Die 90er sind Geschichte, das namenlose Jahrzehnt, das danach kam, ist auch schon wieder fast vorbei, wir sind mittendrin im 21. Jahrhundert, unsere Sehgewohnheiten sind nicht grundlegend anders als früher, die Einstellungen im Kino sind tendenziell eher länger geworden, die Filme selber auch, und was ist aus dem Musikvideo geworden? Nix. Kein Schwein redet mehr davon. Es führt eine grobpixelige Schattenexistenz auf Youtube - und gedeiht dort prächtig. In letzter Zeit findet man immer mehr wundervolle Videos mit tollen Ideen - und unglaublich viele davon sind in einer einzigen Einstellung gedreht. Komplett ohne Schnitt. Einfach so. Überhaupt nicht clipmäßig. Im folgenden einige schöne Beispiele.
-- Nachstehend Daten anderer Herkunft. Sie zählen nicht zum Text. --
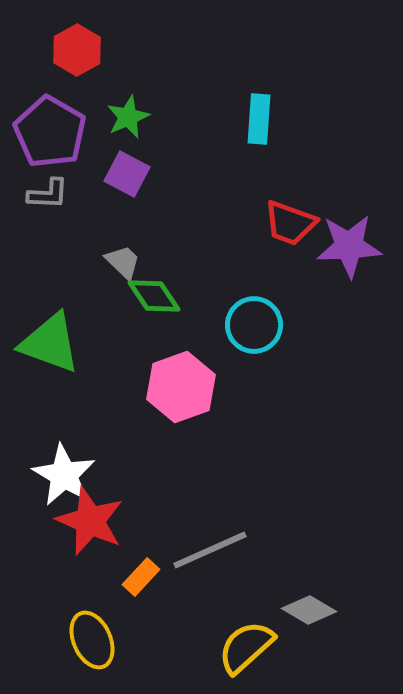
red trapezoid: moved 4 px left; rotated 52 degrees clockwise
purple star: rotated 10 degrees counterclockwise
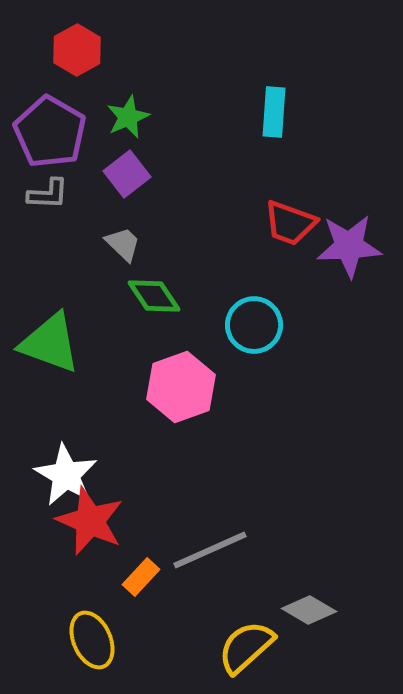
cyan rectangle: moved 15 px right, 7 px up
purple square: rotated 24 degrees clockwise
gray trapezoid: moved 18 px up
white star: moved 2 px right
"Bat For Lashes" heißt die Band, deren Sängerin hier durch einen nächtlichen Wald radelt, begleitet von unruhigen Tieren. Danke an Peter für den Hinweis.



Goldfrapp sind ja längst Mainstream. Ich befinde mich mit der stets sehr auf Abgrenzung bedachten Indie-Welt in entschlossener Uneinigkeit, wenn ich sie trotzdem mag. Will Gregory hat ein musikalisches Können (und Sounds in der Schublade) wie zuletzt die französischen Impressionisten. Debussy und Satie hätten ihre helle Freude, bestimmt auch in diesem Video und dem Kerl, der da in einer unerhört sportlichen Leistung drei Minuten lang durch die Gegend hopst.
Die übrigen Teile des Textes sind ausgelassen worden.